### DIRECTIONS
Look below for the line containing "focal_35mm: 26"; from there, print each line exactly up to and including the line containing "exposure_s: 1/60", and stop.

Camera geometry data
====================
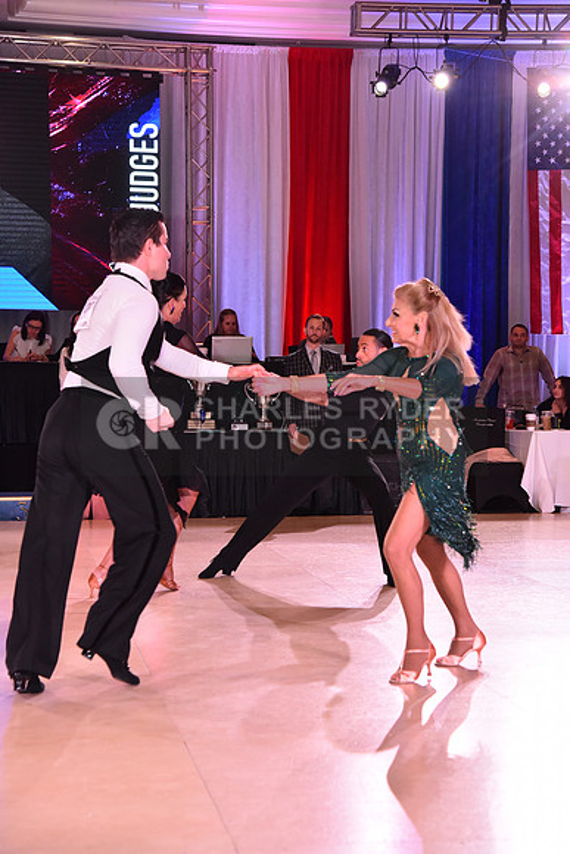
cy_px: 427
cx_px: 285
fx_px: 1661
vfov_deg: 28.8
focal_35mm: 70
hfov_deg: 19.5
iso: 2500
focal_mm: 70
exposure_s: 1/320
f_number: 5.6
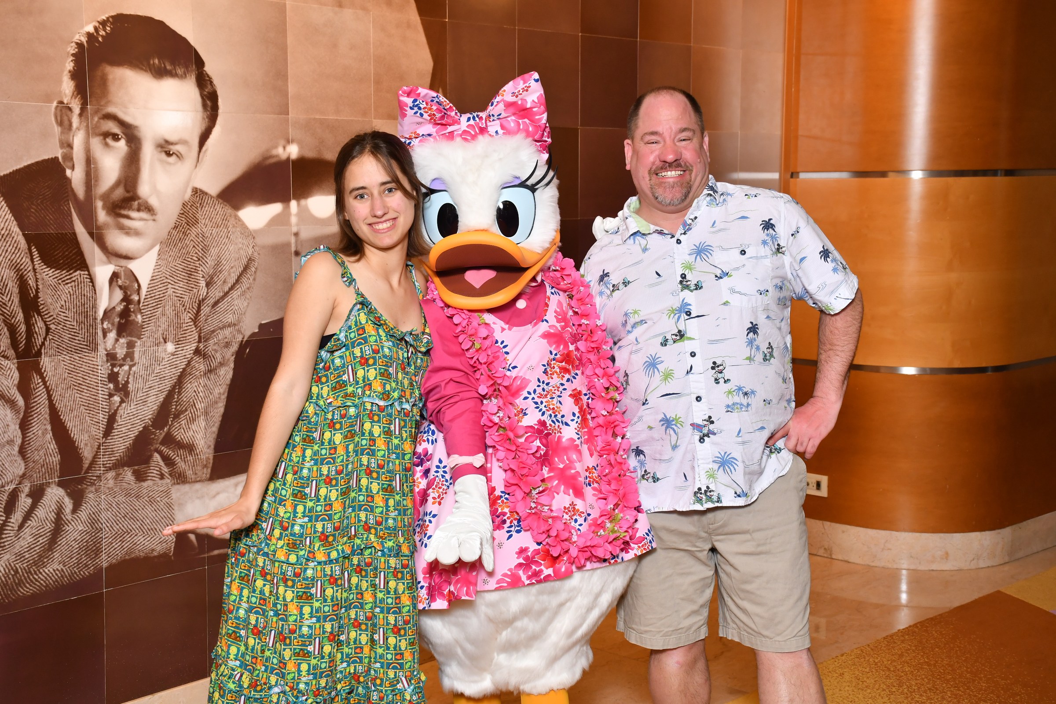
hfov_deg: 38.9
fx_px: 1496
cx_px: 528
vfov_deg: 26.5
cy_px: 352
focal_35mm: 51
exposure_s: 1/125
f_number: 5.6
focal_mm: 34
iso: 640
====================
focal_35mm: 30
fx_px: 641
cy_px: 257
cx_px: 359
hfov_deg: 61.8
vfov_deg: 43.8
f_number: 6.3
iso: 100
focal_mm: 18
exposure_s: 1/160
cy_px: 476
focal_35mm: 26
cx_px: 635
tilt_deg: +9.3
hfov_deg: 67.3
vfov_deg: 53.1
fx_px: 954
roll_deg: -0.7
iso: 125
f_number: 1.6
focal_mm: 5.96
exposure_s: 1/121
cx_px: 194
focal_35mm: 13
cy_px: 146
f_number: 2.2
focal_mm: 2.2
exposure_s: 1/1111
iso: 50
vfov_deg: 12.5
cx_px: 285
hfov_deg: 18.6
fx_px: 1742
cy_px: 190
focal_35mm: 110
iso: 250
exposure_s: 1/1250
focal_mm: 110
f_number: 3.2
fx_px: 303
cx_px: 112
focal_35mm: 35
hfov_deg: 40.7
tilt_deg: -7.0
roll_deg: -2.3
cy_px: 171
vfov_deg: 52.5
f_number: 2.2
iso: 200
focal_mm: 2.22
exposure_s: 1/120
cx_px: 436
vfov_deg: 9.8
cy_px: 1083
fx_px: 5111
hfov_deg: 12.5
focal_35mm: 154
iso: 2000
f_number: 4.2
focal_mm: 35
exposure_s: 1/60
====================
### YOUR SOLUTION
focal_35mm: 26
cx_px: 635
tilt_deg: +9.3
hfov_deg: 67.3
vfov_deg: 53.1
fx_px: 954
roll_deg: -0.7
iso: 125
f_number: 1.6
focal_mm: 5.96
exposure_s: 1/121
cx_px: 194
focal_35mm: 13
cy_px: 146
f_number: 2.2
focal_mm: 2.2
exposure_s: 1/1111
iso: 50
vfov_deg: 12.5
cx_px: 285
hfov_deg: 18.6
fx_px: 1742
cy_px: 190
focal_35mm: 110
iso: 250
exposure_s: 1/1250
focal_mm: 110
f_number: 3.2
fx_px: 303
cx_px: 112
focal_35mm: 35
hfov_deg: 40.7
tilt_deg: -7.0
roll_deg: -2.3
cy_px: 171
vfov_deg: 52.5
f_number: 2.2
iso: 200
focal_mm: 2.22
exposure_s: 1/120
cx_px: 436
vfov_deg: 9.8
cy_px: 1083
fx_px: 5111
hfov_deg: 12.5
focal_35mm: 154
iso: 2000
f_number: 4.2
focal_mm: 35
exposure_s: 1/60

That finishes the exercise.